Report:QPAT/Viewing Results/Analyzing Results
|Report||Patent Coverage Map||Ratings||Comments|
|This search system report was created by the Intellogist Team and is available for viewing only. If you'd like to share your knowledge on Intellogist, please visit the Best Practices, Glossary, or Community Reports pages. Registered users may be notified of any substantial changes to this report by placing a "watch" on the Revisions page, which is the last page listed in the table of contents. To learn more about using the Intellogist "watchlist," see the Watchlist Help page.|| |
|As of January 1, 2013, both QPAT and PatentExaminer have been discontinued, and they have been replaced by the Orbit.com portal.|
There are three types of analysis associated with results sets in QPAT: the first is statistical analysis of results, performed from the hit list; the second is in-depth document content analysis, performed in Patent Examiner; and the third is statistical analysis performed via the Questel Analysis module in Patent Examiner, made available in a January 2008 release.
Statistical Analysis from a QPAT Hit List
The statistical analysis function available from the QPAT hit list is a tool intended to inform and direct the search effort as it progresses. The tool runs a random sample of up to 500 documents from the document list, and displays the top 15 most frequently occurring class or assignee terms from the data set. Users may then refine the search further with this information.

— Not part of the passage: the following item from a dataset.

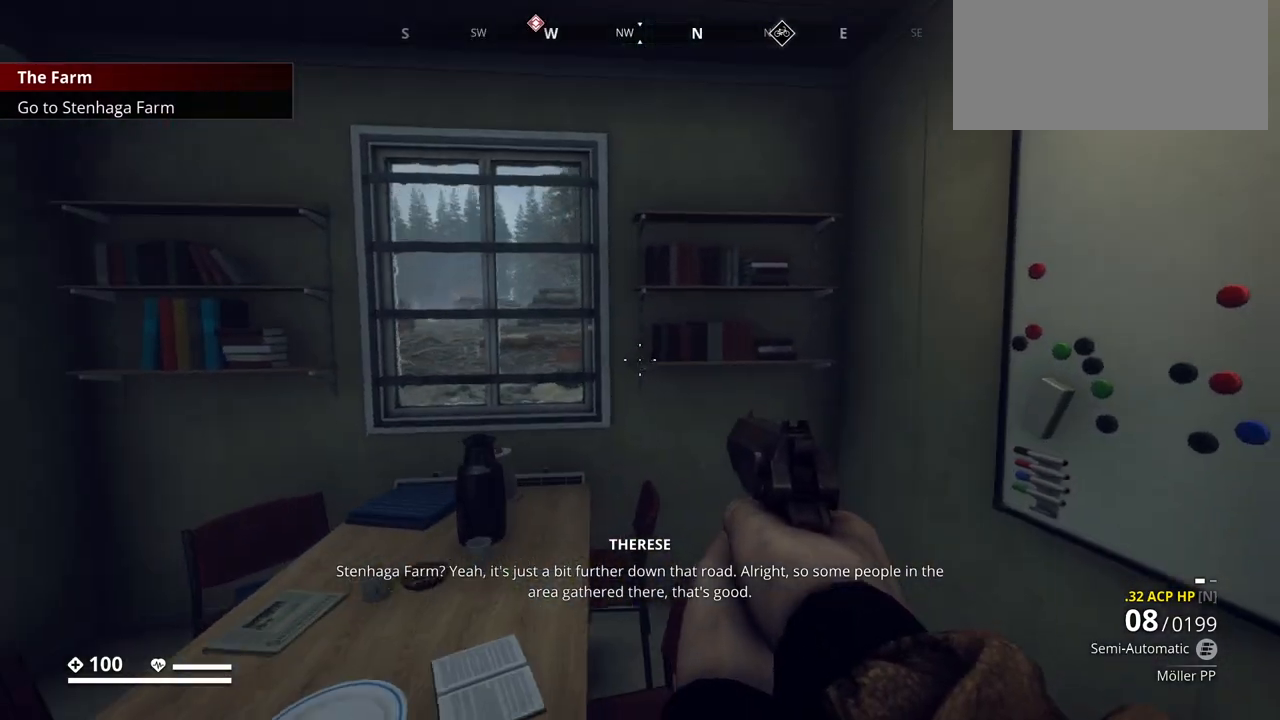
{"keys": ["w"], "events": [[433, "w", "down"]]}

This tool can only be applied to FamPat data or single-file data. In other words, the results must be 1) a hit list from a FamPat bibliographic search, or 2) hits from single full text files (no cross-file or multi-file analysis is possible).
Once the search is run, the Analyze icon will appear in the hit list menu.
A maximum of seven options are included in the menu: analysis can be performed on Assignee, European (ECLA) class, US class, International class (IPC), cited patents, citing patents, and both cited and citing patents. Some options will not appear for some data files. For example, the three cited and citing patent options are only available when running a Citations search. Once the analysis function is complete, the system displays the top 15 terms from the data set. Below is an example of analysis by IPC classification.
From the analysis screen, the user may select any of the top 15 terms, and extend the search to include those classifications, or limit the results in the current hit list to only those from the selected classes. Alternatively, the user may cancel and return to the hit list after browsing the analysis results.
Note that the data is not cleaned before it is displayed. This means that for a classification search, like the one in the figure above, subclass designations are counted as equal to full IPC classes, and displayed accordingly. Also, associated data tags may also make it into the count (notice the term “linked” appears with 74 hits in the list from the figure).
This effect is particularly pronounced for assignee names, which are not standardized in the database; the result is that the same company name may appear in the hit list multiple times, with frequency counts split between the variations (see the figure below, where CIBA GEIGY is listed three times). Variations in assignee names could mean a well-represented company won’t appear in the statistical analysis, because too many name variations will split the frequency count into small fragments. The figure below shows the results of an assignee analysis.
After an assignee analysis is performed, the user may choose to limit the hit list to only documents from particular top-15 assignees. Unlike the class analysis, the search may not be automatically extended to include all documents belonging to those assignees.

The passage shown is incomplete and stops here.